The discount for Brazilian coffee sold in the United States has narrowed due to gains in Brazil's currency and limited spot availability at origin after substantial forward selling. The average differential for 2/3 fine cup/strictly soft arabica coffee beans from Brazil's Santos port firmed up to 6 cents a lb ex dock below the price of the March contract on ICE Futures US in the past week, the smallest discount since early October.

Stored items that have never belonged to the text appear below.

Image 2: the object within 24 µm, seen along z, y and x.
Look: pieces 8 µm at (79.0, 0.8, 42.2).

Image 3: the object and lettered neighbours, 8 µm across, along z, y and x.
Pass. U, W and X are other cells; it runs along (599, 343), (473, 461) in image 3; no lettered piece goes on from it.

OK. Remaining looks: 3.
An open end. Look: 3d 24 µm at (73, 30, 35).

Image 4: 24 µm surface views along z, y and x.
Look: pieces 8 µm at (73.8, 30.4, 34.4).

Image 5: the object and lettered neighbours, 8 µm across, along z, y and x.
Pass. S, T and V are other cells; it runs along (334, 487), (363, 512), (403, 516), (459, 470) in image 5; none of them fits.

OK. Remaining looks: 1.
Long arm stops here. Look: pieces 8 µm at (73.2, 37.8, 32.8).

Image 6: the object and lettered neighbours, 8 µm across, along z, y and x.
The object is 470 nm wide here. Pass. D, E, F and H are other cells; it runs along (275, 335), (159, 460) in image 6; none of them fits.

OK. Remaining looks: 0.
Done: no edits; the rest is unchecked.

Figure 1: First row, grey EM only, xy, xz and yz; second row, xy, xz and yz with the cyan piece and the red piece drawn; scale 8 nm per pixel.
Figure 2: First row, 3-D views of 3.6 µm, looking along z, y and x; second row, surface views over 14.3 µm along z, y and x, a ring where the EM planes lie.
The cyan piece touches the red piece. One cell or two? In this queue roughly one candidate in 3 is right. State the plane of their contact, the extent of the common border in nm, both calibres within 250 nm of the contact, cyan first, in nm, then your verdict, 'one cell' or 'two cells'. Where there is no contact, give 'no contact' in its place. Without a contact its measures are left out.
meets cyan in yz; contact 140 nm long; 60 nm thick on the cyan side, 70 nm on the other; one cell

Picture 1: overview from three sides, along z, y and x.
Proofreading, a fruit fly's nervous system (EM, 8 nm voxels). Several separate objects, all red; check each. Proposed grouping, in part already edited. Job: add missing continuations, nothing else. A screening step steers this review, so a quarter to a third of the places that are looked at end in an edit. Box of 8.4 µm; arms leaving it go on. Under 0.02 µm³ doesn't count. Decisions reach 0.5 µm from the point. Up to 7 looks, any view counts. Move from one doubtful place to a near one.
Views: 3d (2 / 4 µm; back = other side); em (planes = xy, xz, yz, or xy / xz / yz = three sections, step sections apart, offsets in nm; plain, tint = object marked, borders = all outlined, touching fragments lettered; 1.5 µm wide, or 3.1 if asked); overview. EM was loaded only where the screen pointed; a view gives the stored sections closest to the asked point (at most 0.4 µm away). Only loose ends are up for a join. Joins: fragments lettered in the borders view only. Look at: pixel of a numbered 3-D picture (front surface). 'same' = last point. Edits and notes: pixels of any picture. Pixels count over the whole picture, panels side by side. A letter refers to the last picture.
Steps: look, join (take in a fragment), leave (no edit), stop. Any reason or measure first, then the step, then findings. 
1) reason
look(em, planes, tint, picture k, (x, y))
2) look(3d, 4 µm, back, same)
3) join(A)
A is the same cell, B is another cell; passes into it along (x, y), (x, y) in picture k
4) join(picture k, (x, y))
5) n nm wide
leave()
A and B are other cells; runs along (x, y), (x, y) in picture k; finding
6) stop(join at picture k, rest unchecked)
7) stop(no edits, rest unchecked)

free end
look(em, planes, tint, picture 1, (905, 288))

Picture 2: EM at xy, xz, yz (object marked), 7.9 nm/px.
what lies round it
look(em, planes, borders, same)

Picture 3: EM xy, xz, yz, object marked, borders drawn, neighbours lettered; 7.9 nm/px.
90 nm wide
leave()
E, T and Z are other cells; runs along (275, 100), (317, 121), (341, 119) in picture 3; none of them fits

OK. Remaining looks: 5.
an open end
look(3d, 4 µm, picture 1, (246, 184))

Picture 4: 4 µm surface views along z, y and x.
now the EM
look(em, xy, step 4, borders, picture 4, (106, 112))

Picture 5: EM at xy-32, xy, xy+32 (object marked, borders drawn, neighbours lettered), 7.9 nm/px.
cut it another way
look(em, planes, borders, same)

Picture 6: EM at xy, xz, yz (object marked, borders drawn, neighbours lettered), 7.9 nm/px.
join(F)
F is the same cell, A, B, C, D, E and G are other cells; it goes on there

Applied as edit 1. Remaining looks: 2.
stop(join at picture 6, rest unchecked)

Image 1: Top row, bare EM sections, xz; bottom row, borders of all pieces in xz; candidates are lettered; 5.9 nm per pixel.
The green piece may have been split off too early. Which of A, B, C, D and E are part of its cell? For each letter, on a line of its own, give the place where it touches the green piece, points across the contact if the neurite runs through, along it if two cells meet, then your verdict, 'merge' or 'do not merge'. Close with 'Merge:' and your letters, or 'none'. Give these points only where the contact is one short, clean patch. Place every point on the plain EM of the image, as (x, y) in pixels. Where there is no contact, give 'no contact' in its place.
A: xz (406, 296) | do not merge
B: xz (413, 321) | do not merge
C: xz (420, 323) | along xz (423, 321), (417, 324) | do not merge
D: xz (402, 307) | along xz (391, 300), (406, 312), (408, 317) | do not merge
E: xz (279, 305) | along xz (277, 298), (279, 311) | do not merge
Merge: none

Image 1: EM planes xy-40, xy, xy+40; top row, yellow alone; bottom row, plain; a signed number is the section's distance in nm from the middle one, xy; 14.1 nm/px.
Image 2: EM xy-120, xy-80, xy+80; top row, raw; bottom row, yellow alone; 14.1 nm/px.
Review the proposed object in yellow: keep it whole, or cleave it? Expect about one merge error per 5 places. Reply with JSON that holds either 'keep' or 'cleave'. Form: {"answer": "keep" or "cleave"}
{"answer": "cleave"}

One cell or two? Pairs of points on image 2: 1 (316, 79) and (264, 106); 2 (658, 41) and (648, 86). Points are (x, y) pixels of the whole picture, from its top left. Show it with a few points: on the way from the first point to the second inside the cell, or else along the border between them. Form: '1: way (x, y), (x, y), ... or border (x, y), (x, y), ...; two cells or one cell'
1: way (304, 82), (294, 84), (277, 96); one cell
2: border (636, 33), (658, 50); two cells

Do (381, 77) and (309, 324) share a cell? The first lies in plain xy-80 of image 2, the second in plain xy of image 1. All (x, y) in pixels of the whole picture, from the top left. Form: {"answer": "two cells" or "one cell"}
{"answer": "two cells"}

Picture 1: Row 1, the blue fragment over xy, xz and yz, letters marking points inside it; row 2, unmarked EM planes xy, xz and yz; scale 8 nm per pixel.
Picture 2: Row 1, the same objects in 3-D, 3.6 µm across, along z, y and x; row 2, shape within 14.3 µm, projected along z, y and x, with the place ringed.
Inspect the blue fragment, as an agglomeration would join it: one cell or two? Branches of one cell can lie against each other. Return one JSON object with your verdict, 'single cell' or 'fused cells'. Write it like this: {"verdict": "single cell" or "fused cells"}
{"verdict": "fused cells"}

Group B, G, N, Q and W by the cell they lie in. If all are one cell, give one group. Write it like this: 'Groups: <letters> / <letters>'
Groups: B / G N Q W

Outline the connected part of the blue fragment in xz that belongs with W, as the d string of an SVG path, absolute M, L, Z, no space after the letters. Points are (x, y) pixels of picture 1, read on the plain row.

For much of the past month, the average discount has been 7 cents a lb below futures prices. Exporters in Brazil have fixed sales for a large portion of their crop, leaving less coffee available for purchase on the spot market, traders said. "The depletion of the inventories are because of massive sales and commitments," said Christian Wolthers, president and chief executive of green coffee importer Wolthers Douque in Fort Lauderdale, Florida.
Concerns about the impact of dry weather on Brazil's 2015 crop have prompted roasters to book forward commitments from the world's leading coffee producer to protect themselves against a potential surge in prices, traders said. Last week, Brazil's government forecast a crop of between 44.1 million and 46.6 million bags, similar to the 2014 crop, though the national coffee council, which represents producers, said it would be lower.
"People are kind of skeptical about the next crop," one US trader said. "Therefore, the differentials start narrowing a little bit." Brazil's currency, the real, is on track for its third consecutive week of gains against the US dollar, and as a result, exporters have raised prices in order to maintain levels of income, the trader said.
Front-month ICE coffee futures have fallen 6.5 percent so far this week and dropped to a six-month low of $1.5970 on Thursday. Traders said exporters were not eager to sell into a falling market, though several roasters took advantage of the declines to fix the underlying futures price on contracts for which they had already booked the differential.